───── AVAILABLE RECORDS

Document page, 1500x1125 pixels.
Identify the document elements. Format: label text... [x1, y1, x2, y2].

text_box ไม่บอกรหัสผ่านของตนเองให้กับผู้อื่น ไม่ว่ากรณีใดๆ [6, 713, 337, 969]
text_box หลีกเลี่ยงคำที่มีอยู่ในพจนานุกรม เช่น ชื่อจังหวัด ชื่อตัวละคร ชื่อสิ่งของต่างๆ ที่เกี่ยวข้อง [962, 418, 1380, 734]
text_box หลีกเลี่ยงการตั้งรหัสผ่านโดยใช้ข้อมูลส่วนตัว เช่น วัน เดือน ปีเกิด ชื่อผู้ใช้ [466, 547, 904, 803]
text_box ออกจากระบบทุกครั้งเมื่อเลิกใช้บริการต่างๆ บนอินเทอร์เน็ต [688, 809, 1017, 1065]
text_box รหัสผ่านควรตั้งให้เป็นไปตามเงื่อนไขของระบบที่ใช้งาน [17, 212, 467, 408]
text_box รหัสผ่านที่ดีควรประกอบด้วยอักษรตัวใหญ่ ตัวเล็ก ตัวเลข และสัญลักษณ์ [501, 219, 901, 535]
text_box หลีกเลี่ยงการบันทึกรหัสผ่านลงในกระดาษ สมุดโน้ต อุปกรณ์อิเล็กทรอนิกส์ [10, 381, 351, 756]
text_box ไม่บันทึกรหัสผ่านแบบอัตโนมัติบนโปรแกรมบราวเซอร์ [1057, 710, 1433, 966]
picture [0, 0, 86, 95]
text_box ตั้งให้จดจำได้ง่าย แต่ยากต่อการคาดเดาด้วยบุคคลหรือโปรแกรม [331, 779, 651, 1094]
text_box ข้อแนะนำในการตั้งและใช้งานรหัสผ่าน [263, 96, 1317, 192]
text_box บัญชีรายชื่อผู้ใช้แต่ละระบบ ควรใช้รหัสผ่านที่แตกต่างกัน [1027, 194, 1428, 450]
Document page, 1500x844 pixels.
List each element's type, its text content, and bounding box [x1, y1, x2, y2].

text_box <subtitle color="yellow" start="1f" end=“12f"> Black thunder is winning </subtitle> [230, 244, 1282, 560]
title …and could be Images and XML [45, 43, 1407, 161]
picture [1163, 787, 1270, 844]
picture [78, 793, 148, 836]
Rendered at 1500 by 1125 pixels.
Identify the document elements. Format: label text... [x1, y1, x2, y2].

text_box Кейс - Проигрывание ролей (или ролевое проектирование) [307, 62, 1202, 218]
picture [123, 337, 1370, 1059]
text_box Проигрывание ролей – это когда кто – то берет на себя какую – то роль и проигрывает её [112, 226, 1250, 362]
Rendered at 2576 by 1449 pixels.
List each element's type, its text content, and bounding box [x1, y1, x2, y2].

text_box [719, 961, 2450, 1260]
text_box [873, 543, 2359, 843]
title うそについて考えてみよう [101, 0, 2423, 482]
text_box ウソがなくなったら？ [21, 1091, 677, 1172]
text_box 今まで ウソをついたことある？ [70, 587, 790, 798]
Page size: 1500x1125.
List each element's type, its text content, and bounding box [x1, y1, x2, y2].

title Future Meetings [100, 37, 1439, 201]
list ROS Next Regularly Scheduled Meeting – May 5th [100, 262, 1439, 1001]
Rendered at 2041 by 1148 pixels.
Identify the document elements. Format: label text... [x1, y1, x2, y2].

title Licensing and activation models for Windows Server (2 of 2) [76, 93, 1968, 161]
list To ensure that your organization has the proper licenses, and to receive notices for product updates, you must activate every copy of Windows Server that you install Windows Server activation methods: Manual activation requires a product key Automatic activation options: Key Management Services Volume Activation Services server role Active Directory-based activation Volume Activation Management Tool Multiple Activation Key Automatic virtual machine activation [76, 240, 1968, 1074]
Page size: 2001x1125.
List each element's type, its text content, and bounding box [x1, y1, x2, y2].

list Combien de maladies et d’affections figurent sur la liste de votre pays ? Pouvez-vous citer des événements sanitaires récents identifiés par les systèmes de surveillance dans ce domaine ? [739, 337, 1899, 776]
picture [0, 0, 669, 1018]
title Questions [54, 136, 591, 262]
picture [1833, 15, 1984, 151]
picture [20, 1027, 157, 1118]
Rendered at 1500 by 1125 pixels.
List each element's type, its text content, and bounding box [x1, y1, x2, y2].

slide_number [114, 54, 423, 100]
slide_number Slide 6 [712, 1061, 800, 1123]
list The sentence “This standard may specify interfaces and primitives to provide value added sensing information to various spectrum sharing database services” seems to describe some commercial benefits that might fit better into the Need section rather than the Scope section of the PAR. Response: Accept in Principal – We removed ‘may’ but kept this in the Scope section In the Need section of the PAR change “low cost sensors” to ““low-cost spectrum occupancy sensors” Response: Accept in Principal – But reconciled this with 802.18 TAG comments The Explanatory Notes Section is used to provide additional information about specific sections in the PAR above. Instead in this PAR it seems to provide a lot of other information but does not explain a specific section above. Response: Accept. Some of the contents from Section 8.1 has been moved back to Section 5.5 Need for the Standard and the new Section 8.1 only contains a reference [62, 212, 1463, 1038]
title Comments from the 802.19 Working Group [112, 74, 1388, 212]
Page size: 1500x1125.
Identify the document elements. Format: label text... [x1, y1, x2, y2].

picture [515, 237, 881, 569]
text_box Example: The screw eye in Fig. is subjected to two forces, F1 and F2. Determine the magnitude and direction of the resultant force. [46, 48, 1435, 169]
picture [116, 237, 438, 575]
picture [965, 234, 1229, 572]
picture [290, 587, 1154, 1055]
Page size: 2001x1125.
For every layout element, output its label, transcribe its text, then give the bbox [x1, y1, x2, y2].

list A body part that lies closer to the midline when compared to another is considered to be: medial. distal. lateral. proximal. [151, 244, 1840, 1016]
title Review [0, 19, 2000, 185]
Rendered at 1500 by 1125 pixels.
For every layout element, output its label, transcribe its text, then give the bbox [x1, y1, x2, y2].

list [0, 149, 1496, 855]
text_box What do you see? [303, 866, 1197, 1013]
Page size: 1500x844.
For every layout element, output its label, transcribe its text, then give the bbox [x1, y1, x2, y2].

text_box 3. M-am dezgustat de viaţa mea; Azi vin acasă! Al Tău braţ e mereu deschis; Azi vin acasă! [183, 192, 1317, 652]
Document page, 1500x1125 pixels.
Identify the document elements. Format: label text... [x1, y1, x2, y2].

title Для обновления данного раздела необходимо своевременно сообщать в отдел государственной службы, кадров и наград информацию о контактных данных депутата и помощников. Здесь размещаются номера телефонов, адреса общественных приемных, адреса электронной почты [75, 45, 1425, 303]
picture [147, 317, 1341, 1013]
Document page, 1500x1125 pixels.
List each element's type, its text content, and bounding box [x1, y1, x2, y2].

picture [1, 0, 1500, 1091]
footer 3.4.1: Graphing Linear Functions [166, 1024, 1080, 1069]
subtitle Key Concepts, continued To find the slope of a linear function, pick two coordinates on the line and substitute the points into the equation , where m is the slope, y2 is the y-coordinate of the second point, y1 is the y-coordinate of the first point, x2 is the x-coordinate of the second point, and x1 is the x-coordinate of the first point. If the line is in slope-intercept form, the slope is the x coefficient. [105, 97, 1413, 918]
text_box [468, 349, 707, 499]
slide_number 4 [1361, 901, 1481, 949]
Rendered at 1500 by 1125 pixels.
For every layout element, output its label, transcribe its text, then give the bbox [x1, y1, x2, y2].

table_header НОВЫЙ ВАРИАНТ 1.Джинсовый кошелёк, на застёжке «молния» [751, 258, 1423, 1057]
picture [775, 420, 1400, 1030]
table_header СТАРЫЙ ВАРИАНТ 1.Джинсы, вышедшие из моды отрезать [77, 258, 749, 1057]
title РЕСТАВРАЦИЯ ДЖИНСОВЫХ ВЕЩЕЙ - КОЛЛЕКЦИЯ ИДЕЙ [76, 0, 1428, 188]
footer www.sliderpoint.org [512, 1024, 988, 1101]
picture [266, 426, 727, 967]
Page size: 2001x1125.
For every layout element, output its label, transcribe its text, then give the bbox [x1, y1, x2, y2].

──────────

### WORK REQUIRED:
Your task is to set down exactly the lines from the line containing "text_box [468, 349, 707, 499]" to the end of the data above, including both ends.

### EXPECTED OUTPUT:
text_box [468, 349, 707, 499]
slide_number 4 [1361, 901, 1481, 949]
Rendered at 1500 by 1125 pixels.
For every layout element, output its label, transcribe its text, then give the bbox [x1, y1, x2, y2].

table_header НОВЫЙ ВАРИАНТ 1.Джинсовый кошелёк, на застёжке «молния» [751, 258, 1423, 1057]
picture [775, 420, 1400, 1030]
table_header СТАРЫЙ ВАРИАНТ 1.Джинсы, вышедшие из моды отрезать [77, 258, 749, 1057]
title РЕСТАВРАЦИЯ ДЖИНСОВЫХ ВЕЩЕЙ - КОЛЛЕКЦИЯ ИДЕЙ [76, 0, 1428, 188]
footer www.sliderpoint.org [512, 1024, 988, 1101]
picture [266, 426, 727, 967]
Page size: 2001x1125.
For every layout element, output its label, transcribe its text, then give the bbox [x1, y1, x2, y2].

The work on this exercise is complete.